====== The input

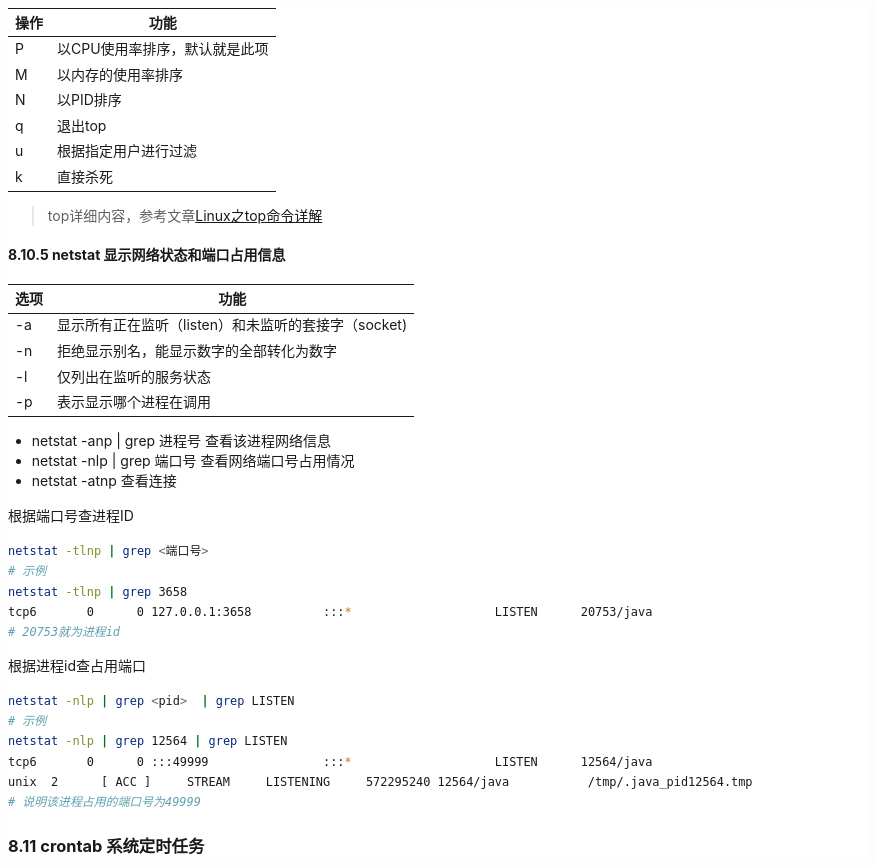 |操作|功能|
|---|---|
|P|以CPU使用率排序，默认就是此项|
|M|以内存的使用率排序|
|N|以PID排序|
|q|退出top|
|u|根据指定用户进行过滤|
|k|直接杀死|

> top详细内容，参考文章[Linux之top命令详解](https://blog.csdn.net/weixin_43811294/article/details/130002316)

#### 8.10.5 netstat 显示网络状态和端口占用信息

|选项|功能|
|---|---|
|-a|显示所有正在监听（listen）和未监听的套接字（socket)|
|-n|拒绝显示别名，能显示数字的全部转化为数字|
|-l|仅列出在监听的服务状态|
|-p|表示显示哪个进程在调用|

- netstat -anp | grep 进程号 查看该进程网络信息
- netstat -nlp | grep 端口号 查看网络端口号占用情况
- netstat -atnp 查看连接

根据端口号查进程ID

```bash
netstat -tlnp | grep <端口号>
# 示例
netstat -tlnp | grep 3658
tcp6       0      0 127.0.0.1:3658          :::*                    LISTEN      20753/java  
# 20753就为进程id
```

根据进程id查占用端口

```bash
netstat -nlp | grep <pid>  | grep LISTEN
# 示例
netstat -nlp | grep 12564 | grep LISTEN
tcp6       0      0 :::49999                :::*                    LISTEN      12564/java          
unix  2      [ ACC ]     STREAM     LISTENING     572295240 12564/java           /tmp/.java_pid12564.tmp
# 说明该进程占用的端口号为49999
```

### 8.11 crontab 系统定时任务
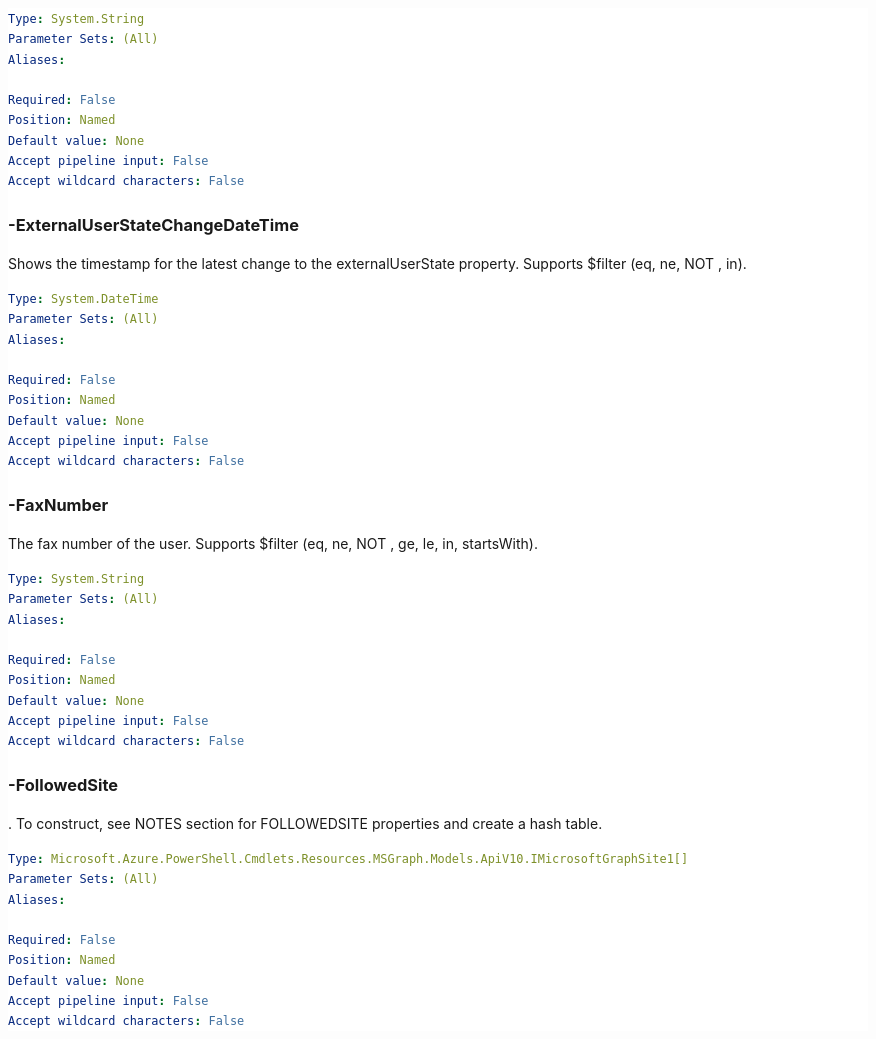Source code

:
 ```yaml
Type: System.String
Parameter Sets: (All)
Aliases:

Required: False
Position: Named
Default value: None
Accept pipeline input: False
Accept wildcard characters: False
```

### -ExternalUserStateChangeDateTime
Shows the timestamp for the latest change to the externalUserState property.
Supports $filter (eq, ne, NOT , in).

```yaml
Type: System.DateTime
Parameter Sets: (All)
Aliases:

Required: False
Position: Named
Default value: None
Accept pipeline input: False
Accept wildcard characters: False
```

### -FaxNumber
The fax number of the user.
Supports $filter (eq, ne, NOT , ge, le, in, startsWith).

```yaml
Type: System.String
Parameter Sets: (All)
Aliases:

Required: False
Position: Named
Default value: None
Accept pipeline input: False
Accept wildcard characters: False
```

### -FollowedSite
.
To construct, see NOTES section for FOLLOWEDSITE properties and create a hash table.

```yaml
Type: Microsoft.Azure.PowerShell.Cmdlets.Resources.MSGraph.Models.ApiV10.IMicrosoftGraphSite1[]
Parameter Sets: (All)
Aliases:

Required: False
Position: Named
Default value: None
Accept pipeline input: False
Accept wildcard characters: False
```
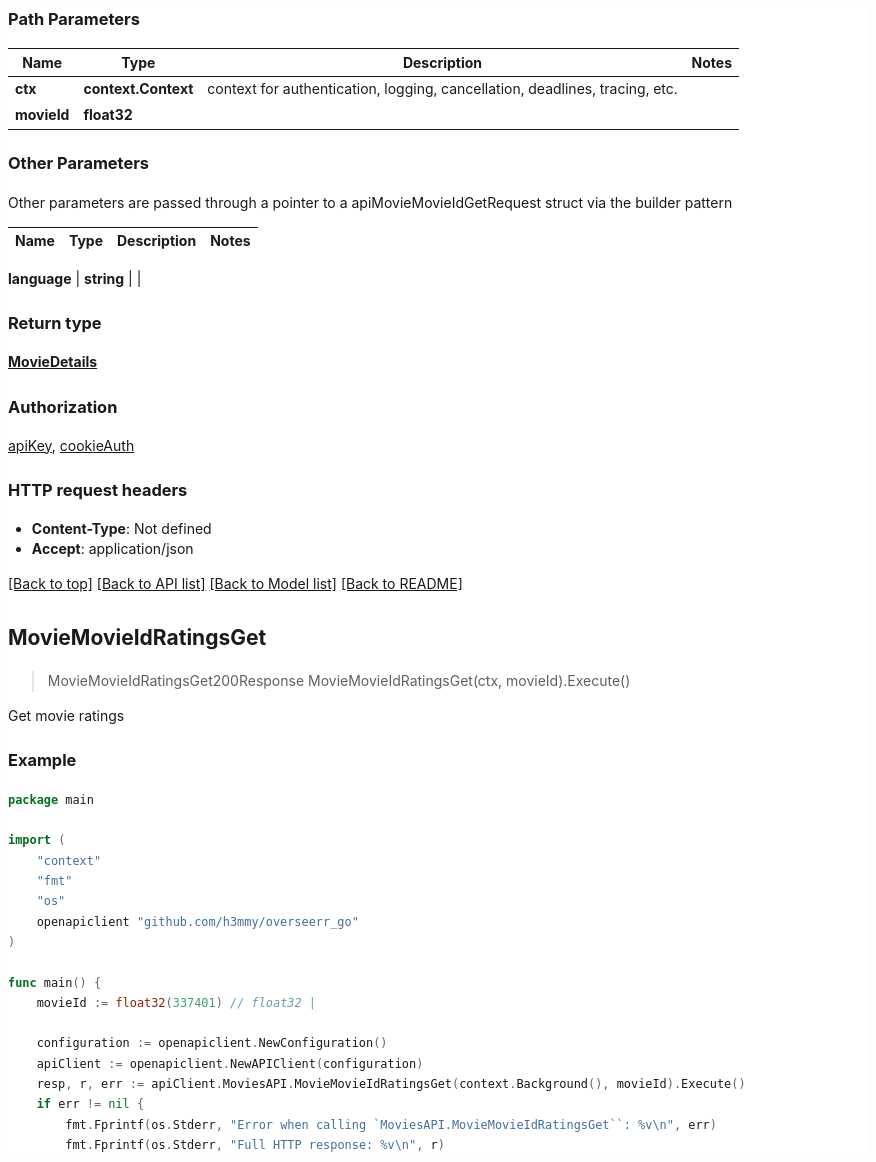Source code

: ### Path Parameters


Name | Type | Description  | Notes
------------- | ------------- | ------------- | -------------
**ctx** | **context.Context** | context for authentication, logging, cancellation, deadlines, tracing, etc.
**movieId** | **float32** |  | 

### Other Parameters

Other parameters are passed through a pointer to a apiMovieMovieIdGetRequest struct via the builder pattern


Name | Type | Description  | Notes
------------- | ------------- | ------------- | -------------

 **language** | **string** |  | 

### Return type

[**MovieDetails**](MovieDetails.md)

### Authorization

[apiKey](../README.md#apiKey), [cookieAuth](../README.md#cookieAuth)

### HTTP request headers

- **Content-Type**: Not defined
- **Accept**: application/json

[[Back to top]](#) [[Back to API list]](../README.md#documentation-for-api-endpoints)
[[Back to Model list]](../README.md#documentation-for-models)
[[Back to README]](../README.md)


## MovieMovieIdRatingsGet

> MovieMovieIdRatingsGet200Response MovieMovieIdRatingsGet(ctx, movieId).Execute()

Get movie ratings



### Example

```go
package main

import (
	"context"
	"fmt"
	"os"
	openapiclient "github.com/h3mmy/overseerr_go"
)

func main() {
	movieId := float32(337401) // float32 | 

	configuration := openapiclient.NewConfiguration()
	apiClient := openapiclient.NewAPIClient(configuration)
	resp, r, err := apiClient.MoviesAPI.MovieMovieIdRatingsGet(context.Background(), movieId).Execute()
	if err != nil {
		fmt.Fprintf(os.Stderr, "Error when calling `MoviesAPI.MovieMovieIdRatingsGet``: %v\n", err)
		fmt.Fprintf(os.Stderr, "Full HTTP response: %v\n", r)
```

============

• _Exercise aim_:
In your reply, every line of the material should appear exactly as written, and no picture should.

• _Response for this exercise_:
 |操作|功能|
|---|---|
|P|以CPU使用率排序，默认就是此项|
|M|以内存的使用率排序|
|N|以PID排序|
|q|退出top|
|u|根据指定用户进行过滤|
|k|直接杀死|

> top详细内容，参考文章[Linux之top命令详解](https://blog.csdn.net/weixin_43811294/article/details/130002316)

#### 8.10.5 netstat 显示网络状态和端口占用信息

|选项|功能|
|---|---|
|-a|显示所有正在监听（listen）和未监听的套接字（socket)|
|-n|拒绝显示别名，能显示数字的全部转化为数字|
|-l|仅列出在监听的服务状态|
|-p|表示显示哪个进程在调用|

- netstat -anp | grep 进程号 查看该进程网络信息
- netstat -nlp | grep 端口号 查看网络端口号占用情况
- netstat -atnp 查看连接

根据端口号查进程ID

```bash
netstat -tlnp | grep <端口号>
# 示例
netstat -tlnp | grep 3658
tcp6       0      0 127.0.0.1:3658          :::*                    LISTEN      20753/java  
# 20753就为进程id
```

根据进程id查占用端口

```bash
netstat -nlp | grep <pid>  | grep LISTEN
# 示例
netstat -nlp | grep 12564 | grep LISTEN
tcp6       0      0 :::49999                :::*                    LISTEN      12564/java          
unix  2      [ ACC ]     STREAM     LISTENING     572295240 12564/java           /tmp/.java_pid12564.tmp
# 说明该进程占用的端口号为49999
```

### 8.11 crontab 系统定时任务
Source code

:
 ```yaml
Type: System.String
Parameter Sets: (All)
Aliases:

Required: False
Position: Named
Default value: None
Accept pipeline input: False
Accept wildcard characters: False
```

### -ExternalUserStateChangeDateTime
Shows the timestamp for the latest change to the externalUserState property.
Supports $filter (eq, ne, NOT , in).

```yaml
Type: System.DateTime
Parameter Sets: (All)
Aliases:

Required: False
Position: Named
Default value: None
Accept pipeline input: False
Accept wildcard characters: False
```

### -FaxNumber
The fax number of the user.
Supports $filter (eq, ne, NOT , ge, le, in, startsWith).

```yaml
Type: System.String
Parameter Sets: (All)
Aliases:

Required: False
Position: Named
Default value: None
Accept pipeline input: False
Accept wildcard characters: False
```

### -FollowedSite
.
To construct, see NOTES section for FOLLOWEDSITE properties and create a hash table.

```yaml
Type: Microsoft.Azure.PowerShell.Cmdlets.Resources.MSGraph.Models.ApiV10.IMicrosoftGraphSite1[]
Parameter Sets: (All)
Aliases:

Required: False
Position: Named
Default value: None
Accept pipeline input: False
Accept wildcard characters: False
```
Source code

: ### Path Parameters


Name | Type | Description  | Notes
------------- | ------------- | ------------- | -------------
**ctx** | **context.Context** | context for authentication, logging, cancellation, deadlines, tracing, etc.
**movieId** | **float32** |  | 

### Other Parameters

Other parameters are passed through a pointer to a apiMovieMovieIdGetRequest struct via the builder pattern


Name | Type | Description  | Notes
------------- | ------------- | ------------- | -------------

 **language** | **string** |  | 

### Return type

[**MovieDetails**](MovieDetails.md)

### Authorization

[apiKey](../README.md#apiKey), [cookieAuth](../README.md#cookieAuth)

### HTTP request headers

- **Content-Type**: Not defined
- **Accept**: application/json

[[Back to top]](#) [[Back to API list]](../README.md#documentation-for-api-endpoints)
[[Back to Model list]](../README.md#documentation-for-models)
[[Back to README]](../README.md)


## MovieMovieIdRatingsGet

> MovieMovieIdRatingsGet200Response MovieMovieIdRatingsGet(ctx, movieId).Execute()

Get movie ratings



### Example

```go
package main

import (
	"context"
	"fmt"
	"os"
	openapiclient "github.com/h3mmy/overseerr_go"
)

func main() {
	movieId := float32(337401) // float32 | 

	configuration := openapiclient.NewConfiguration()
	apiClient := openapiclient.NewAPIClient(configuration)
	resp, r, err := apiClient.MoviesAPI.MovieMovieIdRatingsGet(context.Background(), movieId).Execute()
	if err != nil {
		fmt.Fprintf(os.Stderr, "Error when calling `MoviesAPI.MovieMovieIdRatingsGet``: %v\n", err)
		fmt.Fprintf(os.Stderr, "Full HTTP response: %v\n", r)
```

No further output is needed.